YY to NiNoKuni's point that it's unlikely all men will suddenly decide that they respect women at the point at which they are handed incredibly realistic sexbots which imitate women perfectly and are for the express purpose of sexual exploitation. And that we should raise an eyebrow at any attitude which thinks "here, have a more convincing thing to abuse" is an answer to men's sexual violence.

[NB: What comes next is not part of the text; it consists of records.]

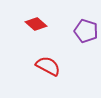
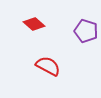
red diamond: moved 2 px left
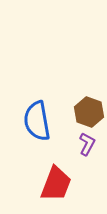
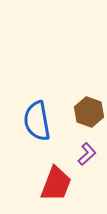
purple L-shape: moved 10 px down; rotated 20 degrees clockwise
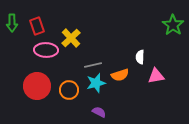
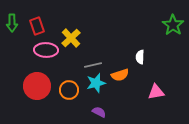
pink triangle: moved 16 px down
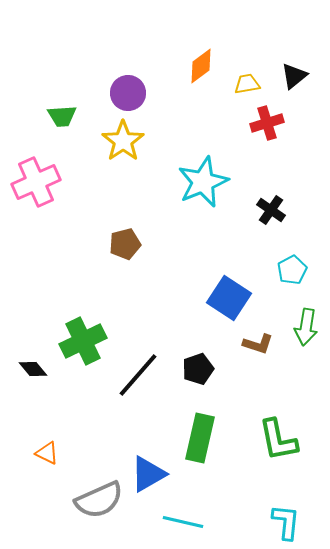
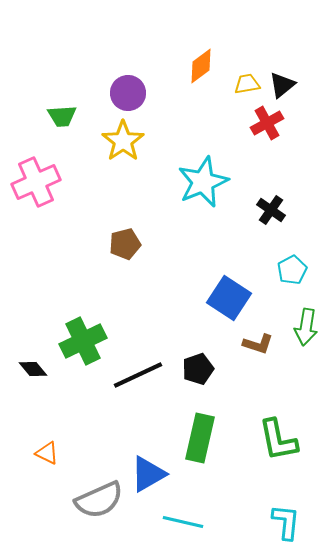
black triangle: moved 12 px left, 9 px down
red cross: rotated 12 degrees counterclockwise
black line: rotated 24 degrees clockwise
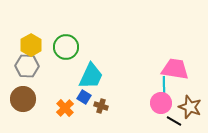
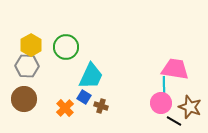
brown circle: moved 1 px right
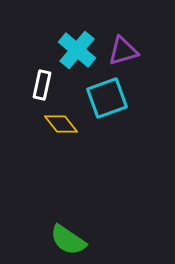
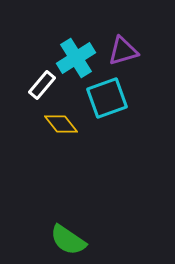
cyan cross: moved 1 px left, 8 px down; rotated 18 degrees clockwise
white rectangle: rotated 28 degrees clockwise
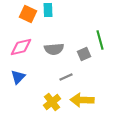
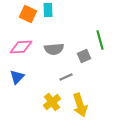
pink diamond: rotated 10 degrees clockwise
gray square: moved 2 px down
blue triangle: moved 1 px left
yellow arrow: moved 2 px left, 5 px down; rotated 110 degrees counterclockwise
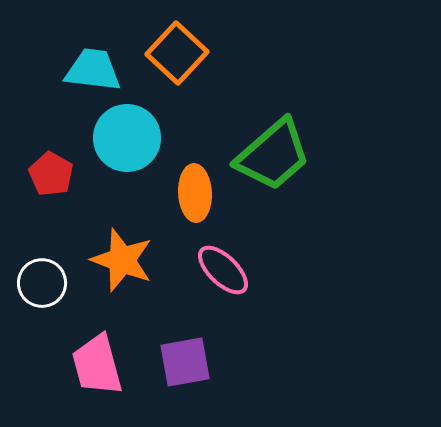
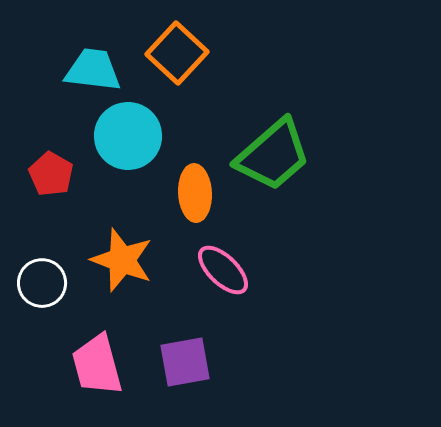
cyan circle: moved 1 px right, 2 px up
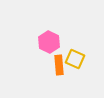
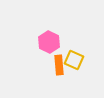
yellow square: moved 1 px left, 1 px down
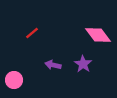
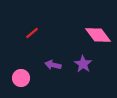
pink circle: moved 7 px right, 2 px up
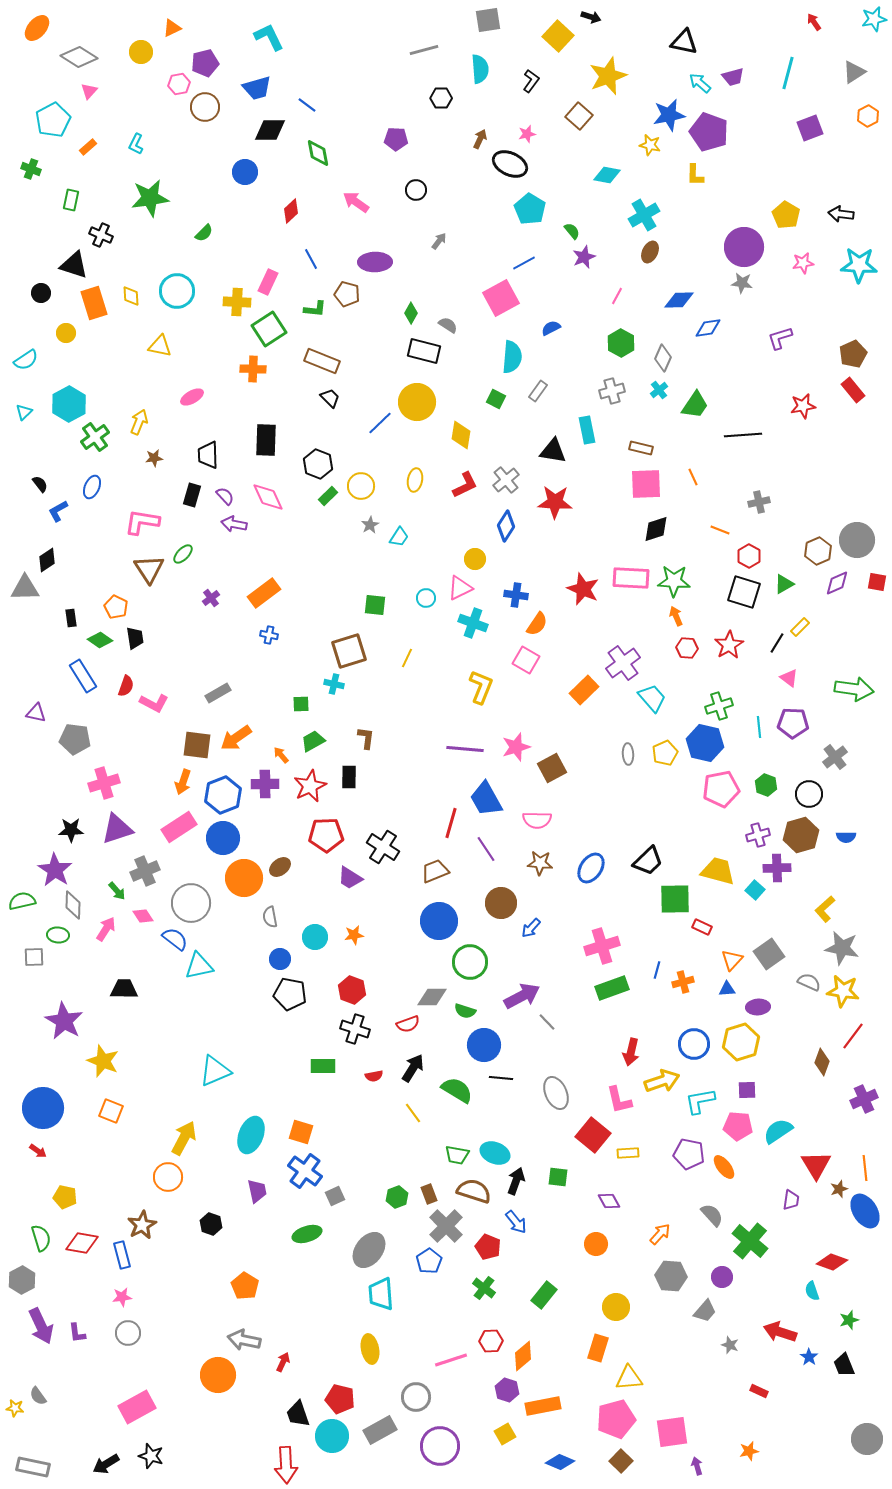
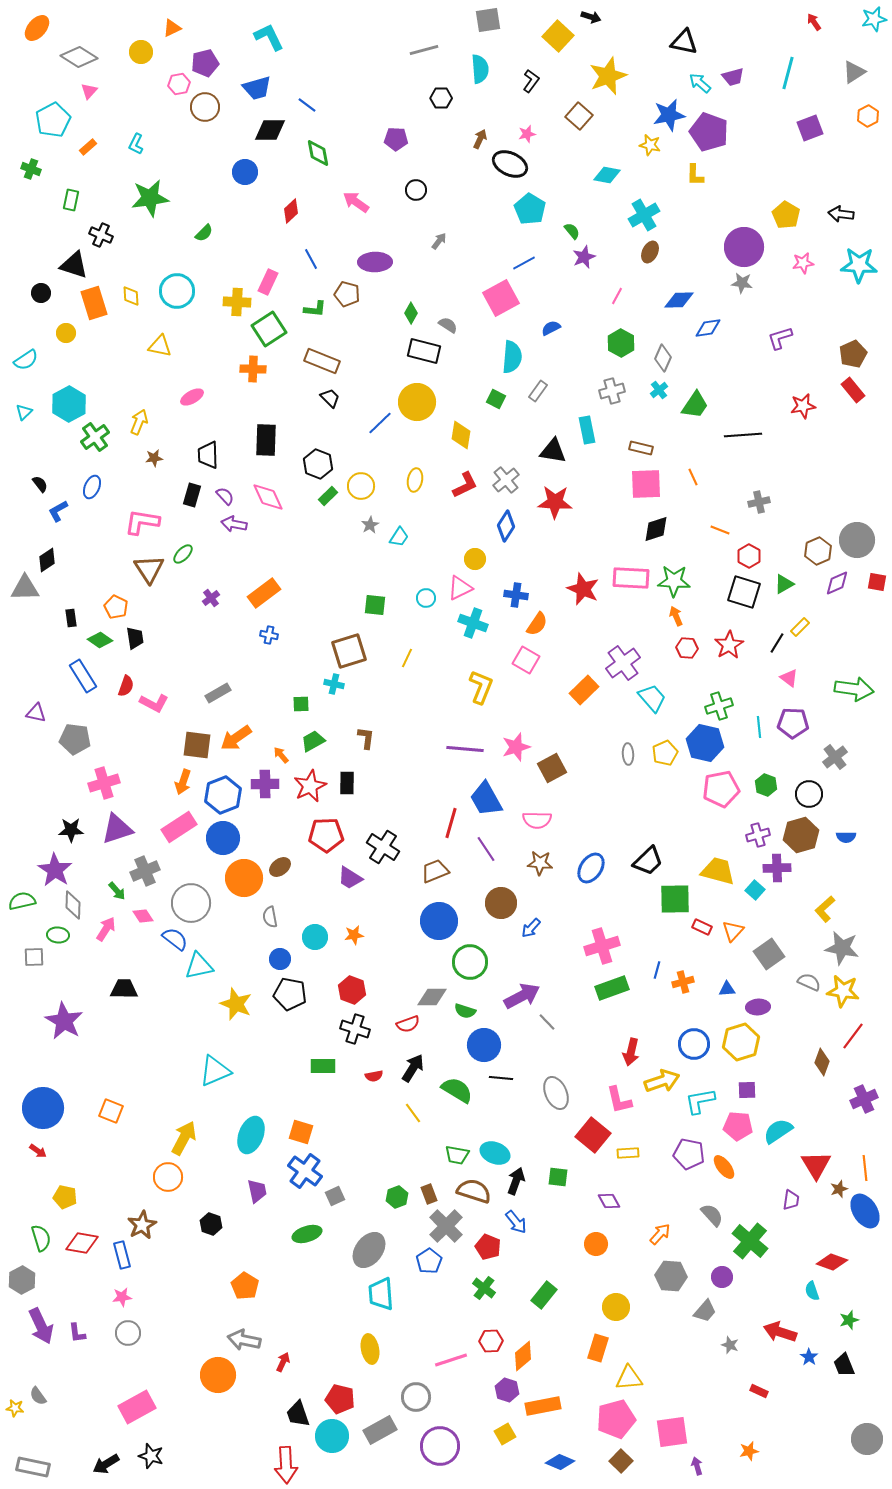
black rectangle at (349, 777): moved 2 px left, 6 px down
orange triangle at (732, 960): moved 1 px right, 29 px up
yellow star at (103, 1061): moved 133 px right, 57 px up
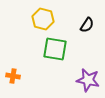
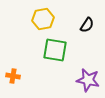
yellow hexagon: rotated 25 degrees counterclockwise
green square: moved 1 px down
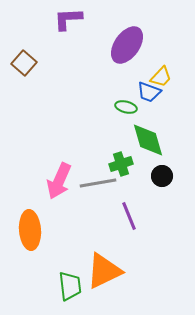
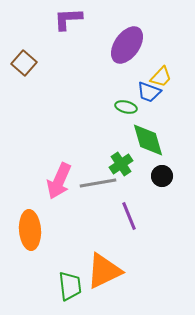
green cross: rotated 15 degrees counterclockwise
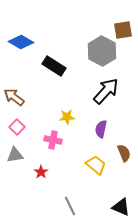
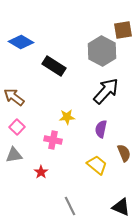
gray triangle: moved 1 px left
yellow trapezoid: moved 1 px right
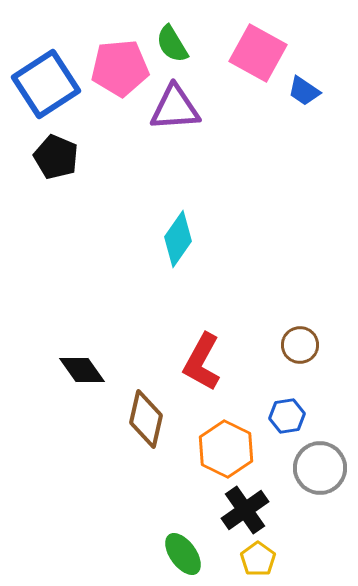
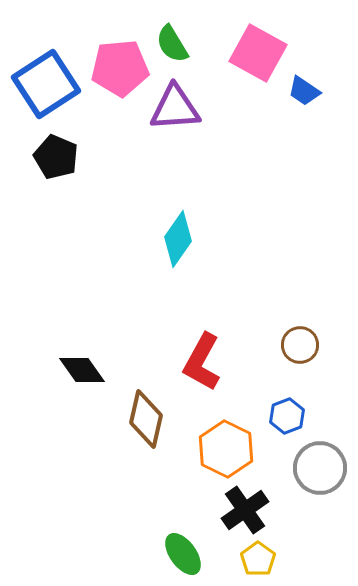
blue hexagon: rotated 12 degrees counterclockwise
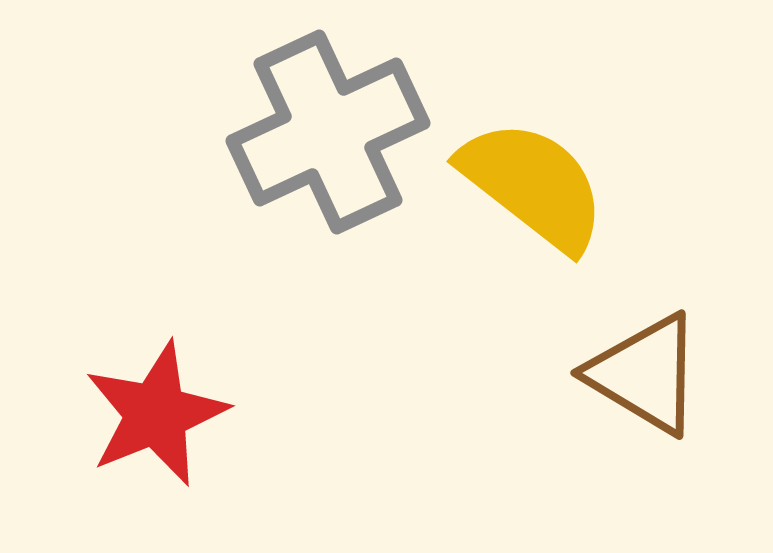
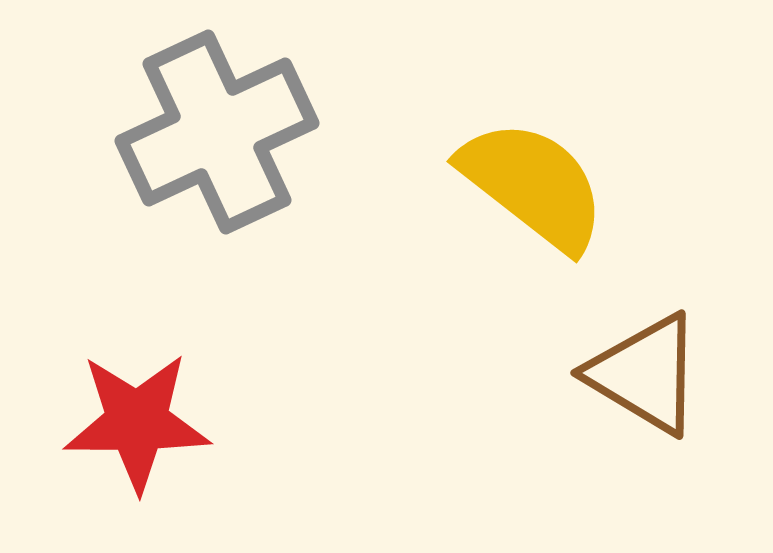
gray cross: moved 111 px left
red star: moved 19 px left, 8 px down; rotated 22 degrees clockwise
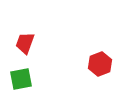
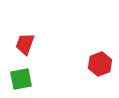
red trapezoid: moved 1 px down
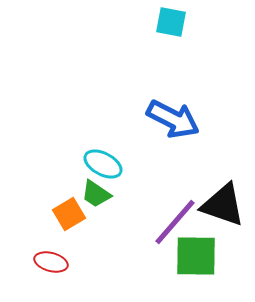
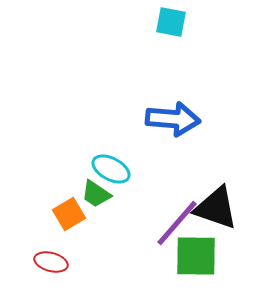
blue arrow: rotated 22 degrees counterclockwise
cyan ellipse: moved 8 px right, 5 px down
black triangle: moved 7 px left, 3 px down
purple line: moved 2 px right, 1 px down
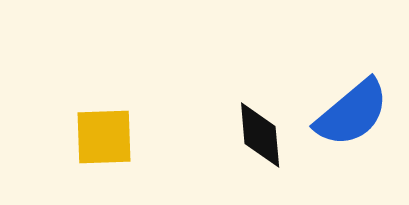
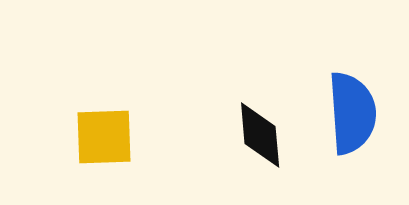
blue semicircle: rotated 54 degrees counterclockwise
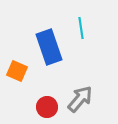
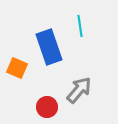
cyan line: moved 1 px left, 2 px up
orange square: moved 3 px up
gray arrow: moved 1 px left, 9 px up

MephistophelesApprentice · 17/09/2015 11:55

QuiteIrregular

I don't think it's possible to abuse a thing. I think this might be where your perspective and mine is fundamentally divergent.

QuiteIrregular · 17/09/2015 11:58

OK, I could rephrase it as "Here, stop abusing those women and do exactly the same thing to this simulated woman, designed to look as much like a woman as possible"

MephistophelesApprentice · 17/09/2015 12:07

"Here, stop abusing those women and do exactly the same thing to this simulated woman, designed to look as much like a woman as possible"

As long as the individual in question stops abusing actual women, I'd call it a positive outcome.

Of course, it is entirely possible that yourself and NiNoKuni would turn out to be correct - this is all speculation - but I believe that it would be less harmful to society through the removal of an actual human being from the equation.

It would do little to improve the behaviour of those who are unrepentant sadists as they rely on genuine suffering, but such loathsome beings are essentially beyond redemption by any method.